Unlike Benjamin, for whom divine violence would bring transformative justice that would right all wrongs, for Assman any concept of the monotheistic divine is itself marked by the "murderous distinction" that carries the seeds of political as well as religious violence. Given how deeply monotheism is imbricated in the fibers of our culture, what is being said then?: that we, the legatees of Jewish, Christian and Muslim monotheisms, are condemned to repeat cycles of violence -- a view which Bernstein also seems to endorse? (177ff.) How can the level of abstraction at which such assertions are made really help us understand the entangled history of religious borrowings and competition, of coexistence as well as toleration? It is too easy to posit "the limits of toleration" to have been just an Enlightenment illusion without analyzing historically and philosophically the ways in which monotheistic religions have had to incorporate into their own doctrinal and political hermeneutic the existence of "other" truths, thus struggling with forms of tolerance as aspects of religious doctrine. Nor can such a culturalist perspective explain why and how Sunni and Shi'a or Serb and Bosnian populations, which had coexisted for centuries, all of a sudden erupt in violence. The theory of the "murderous distinction" explains too much and too little: it explains too much because it postulates the intrinsic propensity toward religious violence at all times and among all monotheistic peoples, and it explains too little because when violence erupts it has little to say about why or how, under these particular circumstances, here and now?

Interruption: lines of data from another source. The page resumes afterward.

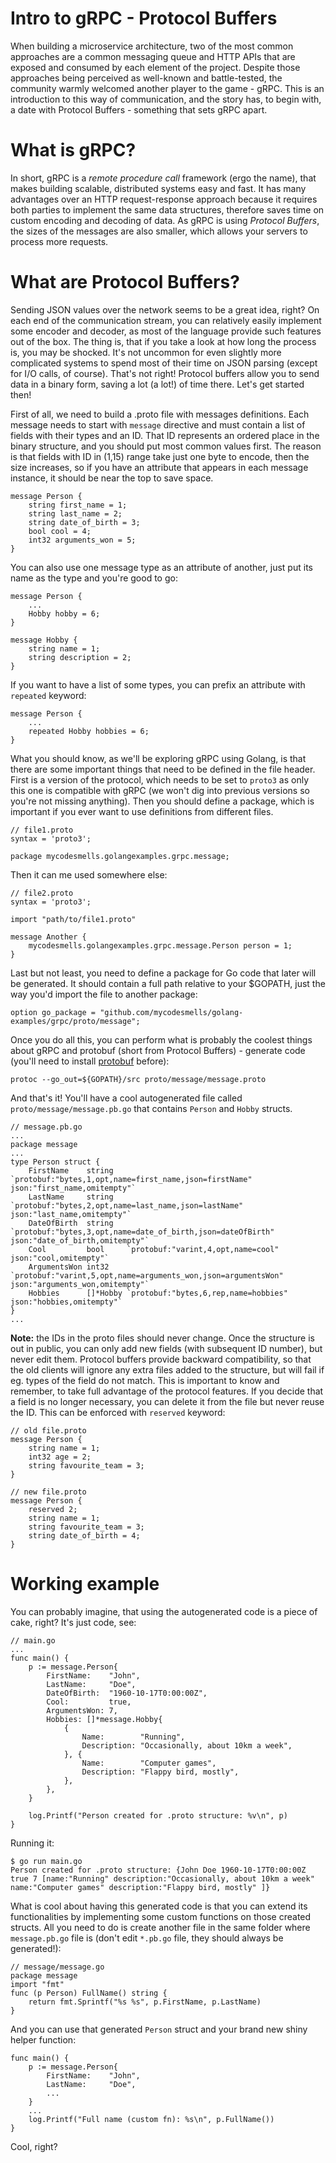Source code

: # Intro to gRPC - Protocol Buffers

When building a microservice architecture, two of the most common approaches are a common messaging queue and HTTP APIs that are exposed and consumed by each element of the project. Despite those approaches being perceived as well-known and battle-tested, the community warmly welcomed another player to the game - gRPC. This is an introduction to this way of communication, and the story has, to begin with, a date with Protocol Buffers - something that sets gRPC apart.

# What is gRPC?

In short, gRPC is a _remote procedure call_ framework (ergo the name), that makes building scalable, distributed systems easy and fast. It has many advantages over an HTTP request-response approach because it requires both parties to implement the same data structures, therefore saves time on custom encoding and decoding of data. As gRPC is using _Protocol Buffers_, the sizes of the messages are also smaller, which allows your servers to process more requests. 

# What are Protocol Buffers?   

Sending JSON values over the network seems to be a great idea, right? On each end of the communication stream, you can relatively easily implement some encoder and decoder, as most of the language provide such features out of the box. The thing is, that if you take a look at how long the process is, you may be shocked. It's not uncommon for even slightly more complicated systems to spend most of their time on JSON parsing (except for I/O calls, of course). That's not right! Protocol buffers allow you to send data in a binary form, saving a lot (a lot!) of time there. Let's get started then!

First of all, we need to build a .proto file with messages definitions. Each message needs to start with `message` directive and must contain a list of fields with their types and an ID. That ID represents an ordered place in the binary structure, and you should put most common values first. The reason is that fields with ID in (1,15) range take just one byte to encode, then the size increases, so if you have an attribute that appears in each message instance, it should be near the top to save space.

    message Person {
        string first_name = 1;
        string last_name = 2;
        string date_of_birth = 3;
        bool cool = 4;
        int32 arguments_won = 5;
    }
    
You can also use one message type as an attribute of another, just put its name as the type and you're good to go:

    message Person {
        ...
        Hobby hobby = 6;
    }
    
    message Hobby {
        string name = 1;
        string description = 2;
    }
    
If you want to have a list of some types, you can prefix an attribute with `repeated` keyword:

    message Person {
        ...
        repeated Hobby hobbies = 6;
    }

What you should know, as we'll be exploring gRPC using Golang, is that there are some important things that need to be defined in the file header. First is a version of the protocol, which needs to be set to `proto3` as only this one is compatible with gRPC (we won't dig into previous versions so you're not missing anything). Then you should define a package, which is important if you ever want to use definitions from different files.

    // file1.proto
    syntax = 'proto3';
    
    package mycodesmells.golangexamples.grpc.message;

Then it can me used somewhere else:

    // file2.proto
    syntax = 'proto3';
    
    import "path/to/file1.proto"
    
    message Another {
        mycodesmells.golangexamples.grpc.message.Person person = 1;
    }

Last but not least, you need to define a package for Go code that later will be generated. It should contain a full path relative to your $GOPATH, just the way you'd import the file to another package:

    option go_package = "github.com/mycodesmells/golang-examples/grpc/proto/message";
    
Once you do all this, you can perform what is probably the coolest things about gRPC and protobuf (short from Protocol Buffers) - generate code (you'll need to install [protobuf](https://github.com/google/protobuf/releases) before):

    protoc --go_out=${GOPATH}/src proto/message/message.proto
    
And that's it! You'll have a cool autogenerated file called `proto/message/message.pb.go` that contains `Person` and `Hobby` structs.

    // message.pb.go
    ...
    package message
    ...
    type Person struct {
        FirstName    string   `protobuf:"bytes,1,opt,name=first_name,json=firstName" json:"first_name,omitempty"`
        LastName     string   `protobuf:"bytes,2,opt,name=last_name,json=lastName" json:"last_name,omitempty"`
        DateOfBirth  string   `protobuf:"bytes,3,opt,name=date_of_birth,json=dateOfBirth" json:"date_of_birth,omitempty"`
        Cool         bool     `protobuf:"varint,4,opt,name=cool" json:"cool,omitempty"`
        ArgumentsWon int32    `protobuf:"varint,5,opt,name=arguments_won,json=argumentsWon" json:"arguments_won,omitempty"`
        Hobbies      []*Hobby `protobuf:"bytes,6,rep,name=hobbies" json:"hobbies,omitempty"`
    }
    ...

**Note:** the IDs in the proto files should never change. Once the structure is out in public, you can only add new fields (with subsequent ID number), but never edit them. Protocol buffers provide backward compatibility, so that the old clients will ignore any extra files added to the structure, but will fail if eg. types of the field do not match. This is important to know and remember, to take full advantage of the protocol features. If you decide that a field is no longer necessary, you can delete it from the file but never reuse the ID. This can be enforced with `reserved` keyword:

    // old file.proto
    message Person {
        string name = 1;
        int32 age = 2;
        string favourite_team = 3;
    }
    
    // new file.proto    
    message Person {
        reserved 2;
        string name = 1;
        string favourite_team = 3;
        string date_of_birth = 4;
    }

# Working example
    
You can probably imagine, that using the autogenerated code is a piece of cake, right? It's just code, see:
        
    // main.go
    ...
    func main() {
        p := message.Person{
            FirstName:    "John",
            LastName:     "Doe",
            DateOfBirth:  "1960-10-17T0:00:00Z",
            Cool:         true,
            ArgumentsWon: 7,
            Hobbies: []*message.Hobby{
                {
                    Name:        "Running",
                    Description: "Occasionally, about 10km a week",
                }, {
                    Name:        "Computer games",
                    Description: "Flappy bird, mostly",
                },
            },
        }
    
        log.Printf("Person created for .proto structure: %v\n", p)
    }

Running it:

    $ go run main.go 
    Person created for .proto structure: {John Doe 1960-10-17T0:00:00Z true 7 [name:"Running" description:"Occasionally, about 10km a week"  name:"Computer games" description:"Flappy bird, mostly" ]}

What is cool about having this generated code is that you can extend its functionalities by implementing some custom functions on those created structs. All you need to do is create another file in the same folder where `message.pb.go` file is (don't edit `*.pb.go` file, they should always be generated!):

    // message/message.go
    package message
    import "fmt"
    func (p Person) FullName() string {
        return fmt.Sprintf("%s %s", p.FirstName, p.LastName)
    }

And you can use that generated `Person` struct and your brand new shiny helper function:

    func main() {
        p := message.Person{
            FirstName:    "John",
            LastName:     "Doe",
            ...
        }
        ...
        log.Printf("Full name (custom fn): %s\n", p.FullName())
    }

Cool, right?
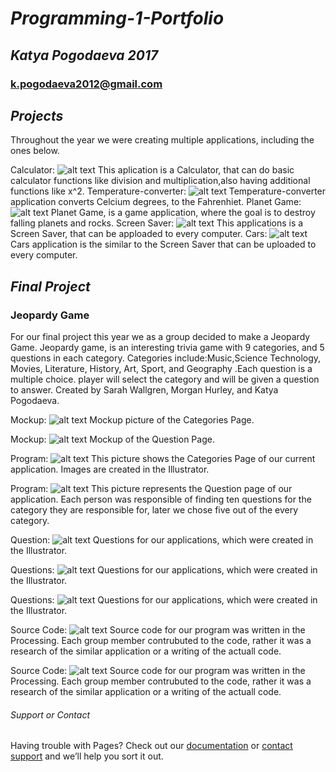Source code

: # _Programming-1-Portfolio_
## _Katya Pogodaeva 2017_
### k.pogodaeva2012@gmail.com
## _Projects_
Throughout the year we were creating multiple applications, including the ones below.

Calculator: 
![alt text](https://ekaterinapogodaeva.github.io/Programmin-1-Portfolio/images/calc.png "Logo Title Text 1")
This aplication is a Calculator, that can do basic calculator functions like division and multiplication,also having additional functions like x^2.
Temperature-converter: 
![alt text](https://ekaterinapogodaeva.github.io/Programmin-1-Portfolio/images/temp.png "Logo Title Text 1")
Temperature-converter application converts Celcium degrees, to the Fahrenhiet. 
Planet Game: 
![alt text](https://ekaterinapogodaeva.github.io/Programmin-1-Portfolio/images/planet.png "Logo Title Text 1")
Planet Game, is a game application, where the goal is to destroy falling planets and rocks.
Screen Saver: 
![alt text](https://ekaterinapogodaeva.github.io/Programmin-1-Portfolio/images/screensave.png "Logo Title Text 1")
This applications is a Screen Saver, that can be apploaded to every computer.
Cars: 
![alt text](https://ekaterinapogodaeva.github.io/Programmin-1-Portfolio/images/cars.png "Logo Title Text 1")
Cars application is the similar to the Screen Saver that can be uploaded to every computer.



## **_Final Project_**
### Jeopardy Game
For our final project this year we as a group decided to make a Jeopardy Game. Jeopardy game, is an interesting trivia game with 9 categories, and 5 questions in each category. Categories include:Music,Science Technology, Movies, Literature, History, Art, Sport, and Geography .Each question is a multiple choice. player will select the category and will be given a question to answer. Created by Sarah Wallgren, Morgan Hurley, and Katya Pogodaeva.

Mockup: 
![alt text](https://ekaterinapogodaeva.github.io/Programmin-1-Portfolio/images/mockup1.png "Logo Title Text 1")
Mockup picture of the Categories Page.

Mockup: 
![alt text](https://ekaterinapogodaeva.github.io/Programmin-1-Portfolio/images/mockup2.png "Logo Title Text 1")
Mockup of the Question Page.

Program: 
![alt text](https://ekaterinapogodaeva.github.io/Programmin-1-Portfolio/images/CatagroriesPage.png "Logo Title Text 1")
This picture shows the Categories Page of our current application. Images are created in the Illustrator.

Program: 
![alt text](https://ekaterinapogodaeva.github.io/Programmin-1-Portfolio/images/LitquestionEx.png "Logo Title Text 1")
This picture represents the Question page of our application. Each person was responsible of finding ten questions for the category they are responsible for, later we chose five out of the every category.

Question: 
![alt text](https://ekaterinapogodaeva.github.io/Programmin-1-Portfolio/images/Authorfile1.png "Logo Title Text 1")
Questions for our applications, which were created in the Illustrator.

Questions: 
![alt text](https://ekaterinapogodaeva.github.io/Programmin-1-Portfolio/images/Authorfile2.png "Logo Title Text 1")
Questions for our applications, which were created in the Illustrator.

Questions: 
![alt text](https://ekaterinapogodaeva.github.io/Programmin-1-Portfolio/images/Authorfile3.png "Logo Title Text 1")
Questions for our applications, which were created in the Illustrator.

Source Code: 
![alt text](https://ekaterinapogodaeva.github.io/Programmin-1-Portfolio/images/Sourcecode1.png "Logo Title Text 1")
Source code for our program was written in the Processing. Each group member contrubuted to the code, rather it was a research of the similar application or a writing of the actuall code.

Source Code: 
![alt text](https://ekaterinapogodaeva.github.io/Programmin-1-Portfolio/images/Sourcecode2.png "Logo Title Text 1")
Source code for our program was written in the Processing. Each group member contrubuted to the code, rather it was a research of the similar application or a writing of the actuall code.

###### Support or Contact

Having trouble with Pages? Check out our [documentation](https://help.github.com/categories/github-pages-basics/) or [contact support](https://github.com/contact) and we’ll help you sort it out.
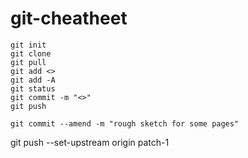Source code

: # git-cheatheet

`git init`  
`git clone`  
`git pull`  
`git add <>`  
`git add -A`  
`git status`  
`git commit -m "<>"`  
`git push`  
  
`git commit --amend -m "rough sketch for some pages"`

git push --set-upstream origin patch-1

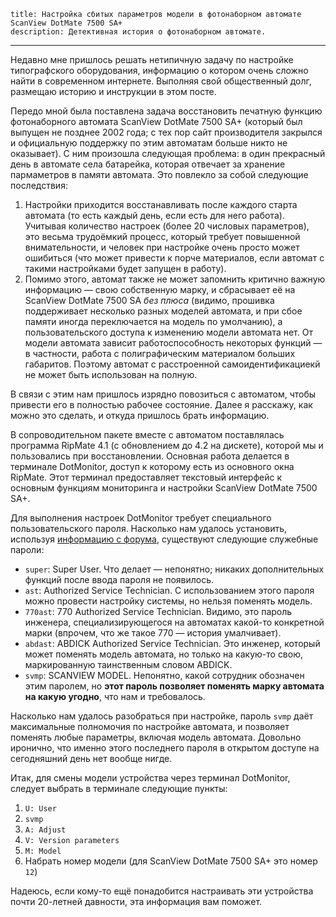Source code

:     title: Настройка сбитых параметров модели в фотонаборном автомате ScanView DotMate 7500 SA+
    description: Детективная история о фотонаборном автомате.
---

Недавно мне пришлось решать нетипичную задачу по настройке типографского
оборудования, информацию о котором очень сложно найти в современном интернете.
Выполняя свой общественный долг, размещаю историю и инструкции в этом посте.

Передо мной была поставлена задача восстановить печатную функцию фотонаборного
автомата ScanView DotMate 7500 SA+ (который был выпущен не позднее 2002 года; с
тех пор сайт производителя закрылся и официальную поддержку по этим автоматам
больше никто не оказывает). С ним произошла следующая проблема: в один
прекрасный день в автомате села батарейка, которая отвечает за хранение
пармаметров в памяти автомата. Это повлекло за собой следующие последствия:

1. Настройки приходится восстанавливать после каждого старта автомата (то есть
   каждый день, если есть для него работа). Учитывая количество настроек (более
   20 числовых параметров), это весьма трудоёмкий процесс, который требует
   повышенной внимательности, и человек при настройке очень просто может
   ошибиться (что может привести к порче материалов, если автомат с такими
   настройками будет запущен в работу).
2. Помимо этого, автомат также не может запомнить критично важную информацию —
   свою собственную марку, и сбрасывает её на ScanView DotMate 7500 SA _без
   плюса_ (видимо, прошивка поддерживает несколько разных моделей автомата, и
   при сбое памяти иногда переключается на модель по умолчанию), а
   пользовательского доступа к изменению модели автомата нет. От модели автомата
   зависит работоспособность некоторых функций — в частности, работа с
   полиграфическим материалом больших габаритов. Поэтому автомат с расстроенной
   самоидентификациекй не может быть использован на полную.

В связи с этим нам пришлось изрядно повозиться с автоматом, чтобы привести его в
полностью рабочее состояние. Далее я расскажу, как можно это сделать, и откуда
пришлось брать информацию.

В сопроводительном пакете вместе с автоматом поставлялась программа RipMate 4.1
(с обновлением до 4.2 на дискете), которой мы и пользовались при восстановлении.
Основная работа делается в терминале DotMonitor, доступ к которому есть из
основного окна RipMate. Этот терминал предоставляет текстовый интерфейс к
основным функциям мониторинга и настройки ScanView DotMate 7500 SA+.

Для выполнения настроек DotMonitor требует специального пользовательского
пароля. Насколько нам удалось установить, используя [информацию с
форума][rudtp], существуют следующие служебные пароли:

- `super`: Super User. Что делает — непонятно; никаких дополнительных функций
  после ввода пароля не появилось.
- `ast`: Authorized Service Technician. С использованием этого пароля можно
  провести настройку системы, но нельзя поменять модель.
- `770ast`: 770 Authorized Service Technician. Видимо, это пароль инженера,
  специализирующегося на автоматах какой-то конкретной марки (впрочем, что же
  такое 770 — история умалчивает).
- `abdast`: ABDICK Authorized Service Technician. Это инженер, который может
  поменять модель автомата, но только на какую-то свою, маркированную
  таинственным словом ABDICK.
- `svmp`: SCANVIEW MODEL. Непонятно, какой сотрудник обозначен этим паролем, но
  **этот пароль позволяет поменять марку автомата на какую угодно**, что нам и
  требовалось.

Насколько нам удалось разобраться при настройке, пароль `svmp` даёт максимальные
полномочия по настройке автомата, и позволяет поменять любые параметры, включая
модель автомата. Довольно иронично, что именно этого последнего пароля в
открытом доступе на сегодняшний день нет вообще нигде.

Итак, для смены модели устройства через терминал DotMonitor, следует выбрать в
терминале следующие пункты:

1. `U: User`
2. `svmp`
3. `A: Adjust`
4. `V: Version parameters`
5. `M: Model`
6. Набрать номер модели (для ScanView DotMate 7500 SA+ это номер `12`)

Надеюсь, если кому-то ещё понадобится настраивать эти устройства почти 20-летней
давности, эта информация вам поможет.

[rudtp]: https://forum.rudtp.ru/threads/dotmate-7500p-nvram-config.68311/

I have to ask whether Bernstein, despite his balanced and sagacious reading of all these thinkers, is not too indulgent of theories of violence that, with very few exceptions, lack historical and socio-economic specificity. Is it plausible to flirt with theories of violence in order to free oneself from the "stultifying Kantianism" of the present? When the chips are down and distinctions need to be made between legitimate power and structural violence, symbolic violence and the like, how are we supposed to be able to do that without normative thinking, whether Kantian or not?
We need to remind ourselves of Jonathan Schell's words:
in a steady and irreversibly widening sphere, violence, always a mark of human failure and a bringer of sorrow, has now also become dysfunctional as a political instrument. Increasingly, it destroys the ends for which it is employed, killing the user as well as his victim. It has become the path to hell on earth and the end of the earth. This is the lesson of the Somme and Verdun, of Auschwitz and Bergen-Belsen, of Vorkuta and Kolyma; and it is the lesson, beyond a shadow of a doubt, of Hiroshima and Nagasaki.
 Jonathan Schell, The Unconquerable World. Power, Nonviolence, and the Will of the People (A Metropolitan Book: New York, 2003), p. 9.
 See here Rainer Forst's impressive work, Toleration in Conflict. Past and Present, trans. by Ciaran Cronin (Cambridge: Cambridge University Press, 2013).
 Schell, The Unconquearable World, p. 7.